La nueva
Esta semana se inicia una segunda fase de la Convención. Cierto: se trata de la misma Convención y quienes la constituyen siguen siendo los mismos; pero algo en ella habrá cambiado.
Las instituciones cambian cuando cambian sus urgencias, cuando las tareas que justifican su existencia se modifican cuando los deberes que pesan sobre sus miembros se hacen flagrantes.
Y eso es justamente lo que, por estas fechas, le ocurre a la Convención.
La primera fase que ahora concluye fue lo que, cuando se mira hacia atrás, puede ser descrito como un periodo performativo, un momento donde predominaron los gestos identitarios, las banderas, el fervor del triunfo obtenido o la desazón del fracaso que se experimentó en las urnas. Ahora se inicia otra fase que, a diferencia de esa que concluye, será más deliberativa que escénica; donde en vez de gestos identitarios se necesitarán argumentos; en vez de banderas textos y razones; y en la quienes entonces triunfaron afrontarán una prueba y quienes fracasaron podrían tener una segunda oportunidad.

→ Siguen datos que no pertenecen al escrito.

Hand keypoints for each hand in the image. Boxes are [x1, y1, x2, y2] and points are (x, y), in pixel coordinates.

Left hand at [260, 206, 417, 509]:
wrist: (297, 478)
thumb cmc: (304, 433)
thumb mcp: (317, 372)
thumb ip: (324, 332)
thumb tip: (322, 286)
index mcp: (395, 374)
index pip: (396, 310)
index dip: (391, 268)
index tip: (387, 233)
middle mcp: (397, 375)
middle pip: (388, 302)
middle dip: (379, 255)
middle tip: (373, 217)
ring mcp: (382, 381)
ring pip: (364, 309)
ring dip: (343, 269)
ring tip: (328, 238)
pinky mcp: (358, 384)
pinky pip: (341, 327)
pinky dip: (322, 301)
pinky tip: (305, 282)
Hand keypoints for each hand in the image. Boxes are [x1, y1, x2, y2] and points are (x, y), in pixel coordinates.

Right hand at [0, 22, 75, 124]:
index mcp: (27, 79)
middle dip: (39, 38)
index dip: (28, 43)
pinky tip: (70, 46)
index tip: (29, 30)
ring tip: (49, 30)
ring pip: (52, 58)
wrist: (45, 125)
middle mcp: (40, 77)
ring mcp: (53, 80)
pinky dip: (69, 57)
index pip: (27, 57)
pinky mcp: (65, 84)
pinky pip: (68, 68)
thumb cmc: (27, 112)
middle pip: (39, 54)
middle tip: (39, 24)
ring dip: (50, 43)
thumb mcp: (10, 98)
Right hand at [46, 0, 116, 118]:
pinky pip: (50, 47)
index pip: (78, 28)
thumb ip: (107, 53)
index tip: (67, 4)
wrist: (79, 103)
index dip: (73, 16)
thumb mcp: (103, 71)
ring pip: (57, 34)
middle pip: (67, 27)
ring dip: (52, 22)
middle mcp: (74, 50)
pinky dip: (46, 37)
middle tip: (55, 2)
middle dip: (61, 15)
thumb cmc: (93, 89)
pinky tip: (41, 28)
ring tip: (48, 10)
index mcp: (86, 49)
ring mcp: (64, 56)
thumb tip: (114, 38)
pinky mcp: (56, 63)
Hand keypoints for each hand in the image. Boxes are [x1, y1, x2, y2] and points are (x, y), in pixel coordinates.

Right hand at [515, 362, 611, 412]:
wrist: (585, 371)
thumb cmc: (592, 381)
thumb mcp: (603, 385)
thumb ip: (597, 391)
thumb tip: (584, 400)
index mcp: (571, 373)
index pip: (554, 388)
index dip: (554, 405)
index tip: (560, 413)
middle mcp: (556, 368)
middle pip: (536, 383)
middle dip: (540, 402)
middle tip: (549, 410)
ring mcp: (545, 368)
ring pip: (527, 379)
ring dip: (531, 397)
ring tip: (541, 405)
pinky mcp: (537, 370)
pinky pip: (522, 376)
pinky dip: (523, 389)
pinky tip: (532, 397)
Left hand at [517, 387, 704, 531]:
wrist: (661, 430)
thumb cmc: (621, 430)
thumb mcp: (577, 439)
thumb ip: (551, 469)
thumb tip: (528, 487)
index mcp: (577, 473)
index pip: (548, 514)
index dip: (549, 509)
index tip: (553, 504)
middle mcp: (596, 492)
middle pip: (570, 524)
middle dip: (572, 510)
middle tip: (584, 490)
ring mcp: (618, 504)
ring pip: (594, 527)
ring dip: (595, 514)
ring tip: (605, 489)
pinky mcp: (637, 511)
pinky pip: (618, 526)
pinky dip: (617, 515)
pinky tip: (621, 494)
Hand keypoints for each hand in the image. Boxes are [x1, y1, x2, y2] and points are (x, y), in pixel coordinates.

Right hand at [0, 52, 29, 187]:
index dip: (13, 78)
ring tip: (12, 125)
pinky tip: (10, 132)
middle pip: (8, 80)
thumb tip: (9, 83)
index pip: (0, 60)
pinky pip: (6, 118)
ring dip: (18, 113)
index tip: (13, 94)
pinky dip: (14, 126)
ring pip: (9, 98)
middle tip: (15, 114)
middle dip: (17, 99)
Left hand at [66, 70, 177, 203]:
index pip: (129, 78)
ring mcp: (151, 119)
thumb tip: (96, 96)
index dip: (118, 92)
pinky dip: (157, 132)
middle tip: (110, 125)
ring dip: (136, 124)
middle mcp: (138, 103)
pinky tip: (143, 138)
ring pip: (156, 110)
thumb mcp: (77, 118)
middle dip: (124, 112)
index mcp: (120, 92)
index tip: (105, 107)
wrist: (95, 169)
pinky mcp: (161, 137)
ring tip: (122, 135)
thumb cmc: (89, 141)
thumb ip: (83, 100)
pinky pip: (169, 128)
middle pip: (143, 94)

Y es que al cabo de seis meses a contar de ahora la Convención deberá presentar un proyecto de nueva constitución para ser plebiscitado.
Ello supone que cuestiones tan complicadas como la forma en que se consagrarán los derechos sociales (¿se entregará su desarrollo a la ley o serán directamente exigibles?); el régimen político (¿predominará la asamblea legislativa o el presidente?); la existencia de órganos autónomos (¿cuál será la fisonomía del banco central? ¿de la fiscalía? ¿de la defensa penal?); la forma de designación de los jueces y la carrera consiguiente (¿se designarán por un Consejo mediante concursos? ¿la jurisdicción se entregará a cada uno o al cuerpo judicial en su conjunto?); el control de las reglas constitucionales (¿habrá control preventivo de los proyectos o solo represivo de las leyes una vez publicadas? ¿el control se entregará a la Corte Suprema o a un Tribunal Constitucional?); el régimen de transición (¿habrá nuevas elecciones como resultado de un cambio sustancial respecto de lo que hoy existe?) deberán ser sometidas a la deliberación.

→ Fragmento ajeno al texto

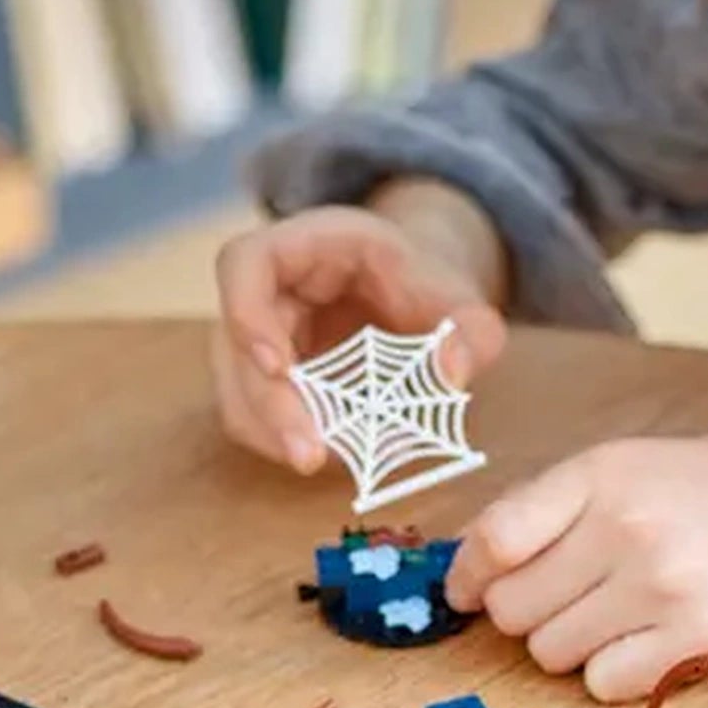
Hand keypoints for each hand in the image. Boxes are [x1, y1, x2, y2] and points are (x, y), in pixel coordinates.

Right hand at [212, 190, 507, 474]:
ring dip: (273, 432)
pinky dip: (283, 440)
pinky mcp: (262, 375)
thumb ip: (473, 330)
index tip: (278, 366)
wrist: (412, 296)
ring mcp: (258, 333)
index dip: (246, 312)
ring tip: (330, 461)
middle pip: (233, 343)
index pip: (246, 262)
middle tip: (310, 457)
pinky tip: (330, 456)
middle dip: (270, 405)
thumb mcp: (462, 297)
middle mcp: (271, 289)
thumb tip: (453, 373)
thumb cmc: (426, 287)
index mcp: (311, 245)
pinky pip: (253, 414)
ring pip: (237, 388)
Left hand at [444, 434, 707, 698]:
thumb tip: (473, 565)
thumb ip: (555, 505)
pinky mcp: (695, 643)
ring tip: (613, 616)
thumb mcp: (634, 462)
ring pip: (550, 652)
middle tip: (564, 601)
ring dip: (567, 645)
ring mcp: (661, 588)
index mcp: (602, 473)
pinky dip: (609, 674)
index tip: (467, 591)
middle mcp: (626, 528)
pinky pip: (602, 683)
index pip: (493, 539)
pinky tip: (641, 644)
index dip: (466, 576)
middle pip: (512, 609)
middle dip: (523, 613)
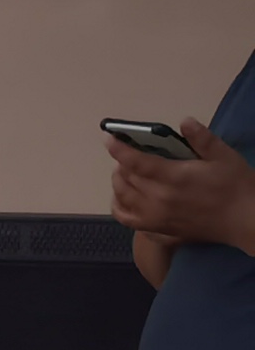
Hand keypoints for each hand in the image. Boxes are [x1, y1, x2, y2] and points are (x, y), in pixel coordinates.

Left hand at [109, 123, 254, 256]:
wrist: (245, 221)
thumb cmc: (236, 186)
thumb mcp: (224, 156)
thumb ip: (202, 139)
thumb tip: (184, 121)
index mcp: (174, 177)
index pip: (136, 162)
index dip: (119, 149)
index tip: (108, 138)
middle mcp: (159, 198)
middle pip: (127, 178)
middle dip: (122, 162)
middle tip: (129, 154)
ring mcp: (155, 216)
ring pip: (122, 196)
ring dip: (118, 181)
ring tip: (125, 171)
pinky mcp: (157, 228)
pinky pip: (126, 218)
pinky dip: (118, 205)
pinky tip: (122, 196)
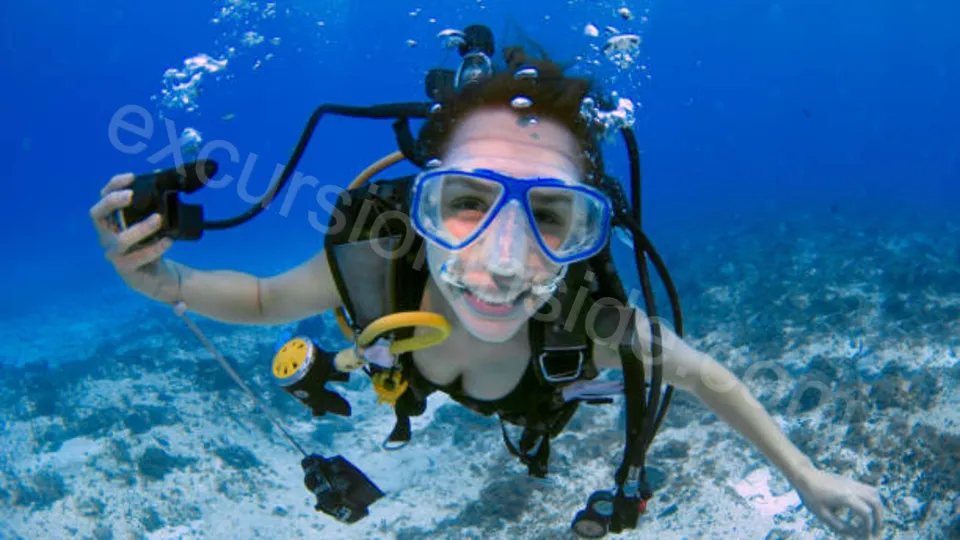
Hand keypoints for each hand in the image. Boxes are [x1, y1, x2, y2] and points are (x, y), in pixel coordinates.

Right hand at [90, 172, 178, 302]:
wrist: (159, 278)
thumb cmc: (152, 247)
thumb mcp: (152, 226)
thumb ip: (153, 207)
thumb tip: (163, 179)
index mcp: (110, 223)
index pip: (103, 199)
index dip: (113, 186)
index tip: (132, 177)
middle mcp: (106, 237)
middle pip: (96, 215)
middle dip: (112, 202)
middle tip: (132, 196)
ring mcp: (114, 255)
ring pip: (120, 240)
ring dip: (140, 228)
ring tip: (158, 219)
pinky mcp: (126, 270)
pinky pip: (137, 258)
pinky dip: (154, 248)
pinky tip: (167, 241)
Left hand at [796, 468, 882, 537]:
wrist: (804, 475)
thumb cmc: (811, 496)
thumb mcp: (823, 514)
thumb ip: (840, 526)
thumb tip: (855, 536)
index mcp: (845, 497)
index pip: (866, 513)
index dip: (868, 526)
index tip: (866, 536)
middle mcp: (852, 488)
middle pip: (875, 502)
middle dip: (879, 518)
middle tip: (876, 531)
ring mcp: (852, 482)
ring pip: (875, 493)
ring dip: (878, 508)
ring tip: (875, 521)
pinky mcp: (851, 480)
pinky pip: (868, 489)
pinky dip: (873, 500)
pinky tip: (867, 509)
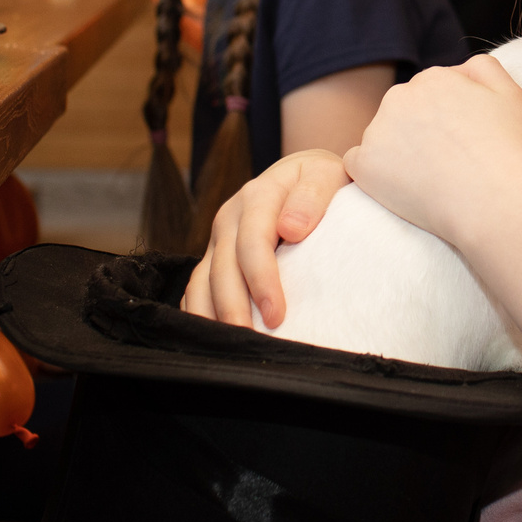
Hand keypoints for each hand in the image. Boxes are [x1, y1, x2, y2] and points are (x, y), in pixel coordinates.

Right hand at [182, 149, 350, 329]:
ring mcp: (218, 238)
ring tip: (230, 348)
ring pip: (200, 282)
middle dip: (234, 309)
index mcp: (258, 196)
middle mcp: (230, 217)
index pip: (252, 243)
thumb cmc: (321, 180)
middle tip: (252, 343)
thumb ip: (312, 197)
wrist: (302, 173)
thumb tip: (292, 229)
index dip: (262, 282)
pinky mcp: (214, 255)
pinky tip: (213, 338)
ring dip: (211, 317)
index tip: (277, 315)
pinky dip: (200, 313)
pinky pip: (196, 287)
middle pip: (222, 269)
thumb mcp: (326, 175)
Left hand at [344, 54, 521, 244]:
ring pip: (382, 137)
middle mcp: (399, 96)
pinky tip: (402, 188)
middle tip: (448, 163)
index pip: (431, 94)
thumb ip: (484, 69)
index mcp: (433, 77)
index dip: (448, 120)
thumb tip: (459, 69)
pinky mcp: (364, 165)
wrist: (494, 202)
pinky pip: (359, 164)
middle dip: (420, 132)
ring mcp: (377, 130)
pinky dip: (375, 175)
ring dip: (398, 153)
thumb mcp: (512, 95)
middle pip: (404, 112)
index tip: (464, 143)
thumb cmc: (510, 153)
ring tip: (431, 180)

Por supuesto los integrantes de la Convención y los grupos que la constituyen, han de tener ideas sobre todo eso; pero justamente porque las ideas y los intereses abundarán, se hará necesario a contar de ahora, y más que nunca, una cierta capacidad de conducir el debate, priorizar las propuestas, saber cuál es compatible con cuál y cuál en cambio contradictoria con alguna otra, será imprescindible imaginar cómo compatibilizar propuestas que, a primera vista, serán inconciliables.
Será necesaria, en suma, que la nueva presidencia en vez de tomar partido por alguno de los puntos de vista en competencia tome partido por el procedimiento que permita que los argumentos se evalúen lo más imparcialmente posible.
Si la tarea consistiera simplemente en agregar voluntades, poner en votación los proyectos y contar el número manos alzadas, todo esto sería muy sencillo. Pero la redacción de un texto constitucional es mucho más que poner en votación textos en competencia. Supone la capacidad de llevar adelante una deliberación, es decir, de poner en común las razones que cada parte esgrime, los argumentos que formula, y darse a la tarea de invitar a que se las evalúe. Esa es la única forma que el texto sea el fruto de, por decirlo así, una voluntad colectiva y no la simple suma de un número mayoritario de voluntades individuales.
Todo eso impone una tarea de alta exigencia, más exigente que la que se llevó adelante hasta ahora. Y es que si hasta ahora (o al menos en los primeros meses) hubo la euforia de saber que la constitución sería reemplazada, ahora viene la ascesis necesaria para redactar un texto capaz de reemplazarla por las siguientes décadas.